Gov. Desantis Signs A Bill That Requires Prisoners To Give DNA Samples

Gov. Desantis Signs A Bill That Requires Prisoners To Give DNA Samples

Jacksonville, Florida — More than 20,000 cases in Florida have not been solved. In Duval County alone, there are close to 1,600 cases that have not been solved. That will change because Gov. Ron DeSantis just signed a bill to do so.

All prisoners are required by HB 533 to give a DNA sample. The non-profit group Project Cold Case in Jacksonville helps the families of victims whose crimes have never been solved. Ryan Backmann is the Executive Director and Founder of the organization. Backmann said that DNA testing has been very important in solving these cases in the last few years.

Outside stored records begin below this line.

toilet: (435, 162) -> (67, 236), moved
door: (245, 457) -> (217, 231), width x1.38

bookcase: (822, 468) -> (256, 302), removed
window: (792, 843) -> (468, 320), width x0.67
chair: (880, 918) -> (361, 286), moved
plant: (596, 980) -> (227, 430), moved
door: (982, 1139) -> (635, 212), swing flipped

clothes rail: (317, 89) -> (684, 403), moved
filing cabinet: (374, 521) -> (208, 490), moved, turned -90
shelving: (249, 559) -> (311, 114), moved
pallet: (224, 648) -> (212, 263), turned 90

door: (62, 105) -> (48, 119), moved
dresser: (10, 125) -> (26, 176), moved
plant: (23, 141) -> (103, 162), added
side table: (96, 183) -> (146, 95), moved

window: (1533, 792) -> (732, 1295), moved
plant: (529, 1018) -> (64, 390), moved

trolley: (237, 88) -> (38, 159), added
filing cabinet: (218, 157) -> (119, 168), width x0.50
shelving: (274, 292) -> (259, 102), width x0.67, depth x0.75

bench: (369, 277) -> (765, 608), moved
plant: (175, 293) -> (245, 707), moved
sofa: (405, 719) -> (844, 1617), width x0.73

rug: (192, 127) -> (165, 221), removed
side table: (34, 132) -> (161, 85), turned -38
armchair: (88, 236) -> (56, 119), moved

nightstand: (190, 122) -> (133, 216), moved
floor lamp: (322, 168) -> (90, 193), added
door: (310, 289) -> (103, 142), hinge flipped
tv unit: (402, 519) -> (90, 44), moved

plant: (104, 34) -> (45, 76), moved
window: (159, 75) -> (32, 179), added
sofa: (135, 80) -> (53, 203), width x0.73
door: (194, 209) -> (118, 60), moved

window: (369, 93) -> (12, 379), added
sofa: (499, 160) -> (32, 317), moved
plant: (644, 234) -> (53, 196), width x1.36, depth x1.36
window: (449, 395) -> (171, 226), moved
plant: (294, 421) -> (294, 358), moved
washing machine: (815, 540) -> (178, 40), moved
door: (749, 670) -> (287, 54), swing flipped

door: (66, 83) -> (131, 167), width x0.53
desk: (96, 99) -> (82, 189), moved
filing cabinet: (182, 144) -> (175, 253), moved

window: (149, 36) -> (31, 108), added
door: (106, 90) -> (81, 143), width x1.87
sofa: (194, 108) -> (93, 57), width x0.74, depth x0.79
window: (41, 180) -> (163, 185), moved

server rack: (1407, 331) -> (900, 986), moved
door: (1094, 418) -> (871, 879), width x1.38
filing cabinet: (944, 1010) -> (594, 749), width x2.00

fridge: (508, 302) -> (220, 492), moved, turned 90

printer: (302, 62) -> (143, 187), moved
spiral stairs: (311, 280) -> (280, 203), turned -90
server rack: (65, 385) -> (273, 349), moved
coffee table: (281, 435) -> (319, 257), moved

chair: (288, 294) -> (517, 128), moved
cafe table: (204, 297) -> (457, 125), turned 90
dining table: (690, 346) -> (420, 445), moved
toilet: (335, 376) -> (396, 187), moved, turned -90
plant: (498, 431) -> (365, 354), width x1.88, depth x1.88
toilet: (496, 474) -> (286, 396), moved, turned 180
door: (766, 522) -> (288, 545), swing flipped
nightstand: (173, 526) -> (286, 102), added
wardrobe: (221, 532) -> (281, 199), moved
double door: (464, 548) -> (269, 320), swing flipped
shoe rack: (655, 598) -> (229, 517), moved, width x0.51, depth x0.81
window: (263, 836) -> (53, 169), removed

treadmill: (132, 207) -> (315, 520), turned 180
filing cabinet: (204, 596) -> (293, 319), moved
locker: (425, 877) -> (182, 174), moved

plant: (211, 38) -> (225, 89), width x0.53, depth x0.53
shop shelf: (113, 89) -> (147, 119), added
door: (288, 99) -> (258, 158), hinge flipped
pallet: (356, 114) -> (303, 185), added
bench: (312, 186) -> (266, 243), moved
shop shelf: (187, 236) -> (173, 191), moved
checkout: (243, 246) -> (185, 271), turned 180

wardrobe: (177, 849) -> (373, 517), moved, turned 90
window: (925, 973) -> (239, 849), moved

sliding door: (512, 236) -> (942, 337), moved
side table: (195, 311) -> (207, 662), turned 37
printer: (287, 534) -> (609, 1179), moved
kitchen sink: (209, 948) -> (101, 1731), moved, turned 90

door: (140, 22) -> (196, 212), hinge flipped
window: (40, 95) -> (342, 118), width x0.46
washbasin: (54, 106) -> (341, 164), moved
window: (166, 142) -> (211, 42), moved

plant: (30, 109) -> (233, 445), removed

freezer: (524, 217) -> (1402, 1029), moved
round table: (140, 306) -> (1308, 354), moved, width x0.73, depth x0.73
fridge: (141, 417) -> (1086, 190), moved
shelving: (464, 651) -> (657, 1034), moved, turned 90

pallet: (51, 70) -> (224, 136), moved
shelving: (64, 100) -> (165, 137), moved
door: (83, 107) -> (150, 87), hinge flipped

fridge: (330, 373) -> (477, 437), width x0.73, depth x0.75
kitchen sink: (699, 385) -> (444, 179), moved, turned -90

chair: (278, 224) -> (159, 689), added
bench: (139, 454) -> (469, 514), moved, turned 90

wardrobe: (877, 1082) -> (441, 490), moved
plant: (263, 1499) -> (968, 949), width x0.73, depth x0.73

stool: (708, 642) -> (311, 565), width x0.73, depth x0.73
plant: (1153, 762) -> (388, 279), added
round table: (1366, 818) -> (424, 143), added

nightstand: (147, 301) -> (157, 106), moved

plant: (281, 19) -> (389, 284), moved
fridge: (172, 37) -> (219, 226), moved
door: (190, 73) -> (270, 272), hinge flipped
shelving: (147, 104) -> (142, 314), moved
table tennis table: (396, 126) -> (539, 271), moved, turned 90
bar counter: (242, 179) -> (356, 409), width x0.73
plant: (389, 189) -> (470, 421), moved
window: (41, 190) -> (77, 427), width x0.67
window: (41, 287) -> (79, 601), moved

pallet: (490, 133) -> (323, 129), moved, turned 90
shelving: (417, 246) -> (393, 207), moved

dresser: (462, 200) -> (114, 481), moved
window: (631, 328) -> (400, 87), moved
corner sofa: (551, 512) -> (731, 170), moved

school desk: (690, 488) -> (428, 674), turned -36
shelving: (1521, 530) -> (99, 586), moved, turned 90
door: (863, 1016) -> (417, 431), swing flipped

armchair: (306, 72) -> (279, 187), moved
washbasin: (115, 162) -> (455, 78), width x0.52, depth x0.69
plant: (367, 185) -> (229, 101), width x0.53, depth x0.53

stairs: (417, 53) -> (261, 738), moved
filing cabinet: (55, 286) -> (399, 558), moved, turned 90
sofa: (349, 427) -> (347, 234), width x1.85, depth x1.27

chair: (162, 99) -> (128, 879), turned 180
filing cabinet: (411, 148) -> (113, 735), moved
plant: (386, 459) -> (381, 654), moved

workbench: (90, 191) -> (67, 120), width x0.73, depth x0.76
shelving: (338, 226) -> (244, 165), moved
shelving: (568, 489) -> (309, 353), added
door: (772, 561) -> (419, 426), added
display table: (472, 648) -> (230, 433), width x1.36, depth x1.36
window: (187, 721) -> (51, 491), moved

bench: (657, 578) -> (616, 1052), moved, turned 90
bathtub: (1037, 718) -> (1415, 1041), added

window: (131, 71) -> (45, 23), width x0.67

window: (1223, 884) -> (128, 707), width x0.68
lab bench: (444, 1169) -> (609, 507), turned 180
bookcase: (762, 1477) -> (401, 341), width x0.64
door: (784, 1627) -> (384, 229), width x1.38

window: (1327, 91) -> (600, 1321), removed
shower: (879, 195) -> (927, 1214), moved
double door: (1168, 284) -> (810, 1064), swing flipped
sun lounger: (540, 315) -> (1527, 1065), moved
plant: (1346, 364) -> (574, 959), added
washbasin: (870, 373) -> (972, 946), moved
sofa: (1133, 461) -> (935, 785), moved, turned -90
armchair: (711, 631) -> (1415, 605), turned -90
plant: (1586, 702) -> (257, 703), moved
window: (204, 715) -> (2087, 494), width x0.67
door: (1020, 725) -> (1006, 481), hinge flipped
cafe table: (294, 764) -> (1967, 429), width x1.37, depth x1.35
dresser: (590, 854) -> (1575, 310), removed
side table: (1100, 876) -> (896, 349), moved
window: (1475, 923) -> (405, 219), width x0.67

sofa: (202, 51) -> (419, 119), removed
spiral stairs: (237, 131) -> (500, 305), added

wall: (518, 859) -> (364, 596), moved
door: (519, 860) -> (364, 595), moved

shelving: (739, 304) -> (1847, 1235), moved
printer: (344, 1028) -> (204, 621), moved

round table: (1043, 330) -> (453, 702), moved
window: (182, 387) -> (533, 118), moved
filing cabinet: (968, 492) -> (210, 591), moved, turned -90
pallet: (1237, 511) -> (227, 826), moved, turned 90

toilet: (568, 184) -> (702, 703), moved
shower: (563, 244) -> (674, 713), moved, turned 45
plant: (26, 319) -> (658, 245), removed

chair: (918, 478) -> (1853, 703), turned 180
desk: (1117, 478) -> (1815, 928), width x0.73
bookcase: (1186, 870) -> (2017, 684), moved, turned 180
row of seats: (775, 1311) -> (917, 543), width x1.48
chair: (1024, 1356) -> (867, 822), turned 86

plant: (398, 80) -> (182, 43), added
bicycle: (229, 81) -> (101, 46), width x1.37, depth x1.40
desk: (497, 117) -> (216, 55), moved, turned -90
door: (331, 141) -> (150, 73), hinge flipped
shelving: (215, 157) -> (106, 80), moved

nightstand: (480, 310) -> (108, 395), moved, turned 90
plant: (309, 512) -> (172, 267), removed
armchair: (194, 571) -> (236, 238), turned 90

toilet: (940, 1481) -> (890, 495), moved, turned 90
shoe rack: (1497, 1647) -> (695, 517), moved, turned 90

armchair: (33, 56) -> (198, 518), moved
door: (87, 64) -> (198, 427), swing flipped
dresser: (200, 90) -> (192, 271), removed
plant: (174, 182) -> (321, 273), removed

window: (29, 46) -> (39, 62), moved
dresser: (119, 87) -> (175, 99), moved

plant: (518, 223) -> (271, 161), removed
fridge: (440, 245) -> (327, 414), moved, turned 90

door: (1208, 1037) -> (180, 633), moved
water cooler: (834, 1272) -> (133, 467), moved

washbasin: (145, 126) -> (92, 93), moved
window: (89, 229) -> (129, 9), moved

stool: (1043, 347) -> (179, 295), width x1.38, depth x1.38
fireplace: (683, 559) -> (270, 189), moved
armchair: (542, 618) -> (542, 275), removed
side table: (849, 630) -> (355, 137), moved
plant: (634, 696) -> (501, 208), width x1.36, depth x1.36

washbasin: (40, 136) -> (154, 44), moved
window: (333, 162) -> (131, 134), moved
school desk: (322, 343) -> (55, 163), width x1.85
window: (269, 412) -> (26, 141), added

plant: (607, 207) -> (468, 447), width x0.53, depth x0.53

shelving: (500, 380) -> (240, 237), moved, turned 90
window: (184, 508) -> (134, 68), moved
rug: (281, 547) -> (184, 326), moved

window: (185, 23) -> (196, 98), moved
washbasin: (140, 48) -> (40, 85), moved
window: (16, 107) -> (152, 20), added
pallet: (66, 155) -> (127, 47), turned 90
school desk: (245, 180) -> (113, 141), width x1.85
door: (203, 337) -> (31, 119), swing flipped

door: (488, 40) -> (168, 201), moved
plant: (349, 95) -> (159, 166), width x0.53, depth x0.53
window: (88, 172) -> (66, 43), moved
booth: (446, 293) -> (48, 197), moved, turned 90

It keeps going up as technology improves and they can use smaller amounts of DNA, test evidence again, and use genetic genealogy.” Backmann said, “DNA really opens up a lot of possibilities for solving unsolved cases and cold cases.”

There are still a lot of unanswered crimes in the state, so Gov. Ron DeSantis signed HB 533 into law on March 22, 2024. All people who are in the care of the Florida Department of Corrections must give a DNA sample. At the moment, adults and teens who are booked into a local jail or state prison or found guilty of a felony or certain misdemeanors have to give a sample. However, not all prisoners have done this, which is why lawmakers passed this bill.

“These people have sometimes done wrong things in the past and not been punished for them. This will ensure that their DNA can be matched with DNA from other crimes that haven’t been solved yet, Bachmann said.

Ken Jefferson, a crime and safety expert for First Coast News, said that many cases go unsolved because police don’t have another sample to match DNA from a scene to.

There are many cases lying around us that’s gone cold simply because they have nothing to match with the DNA evidence that many have collected at the scene of crime,” he said.

The bill went into action right away, and the state will start looking at who still needs to give a sample. Backmann thinks that this will help more families say goodbye this year.

“It will take some time, but I think we’ll start to see some cases resolved. It probably won’t just be murders; there will be sexual assaults, aggravated batteries, and other crimes that have happened over the years and DNA evidence was left at the scene.” But until now, they haven’t had anyone with ties to the case, Backmann said.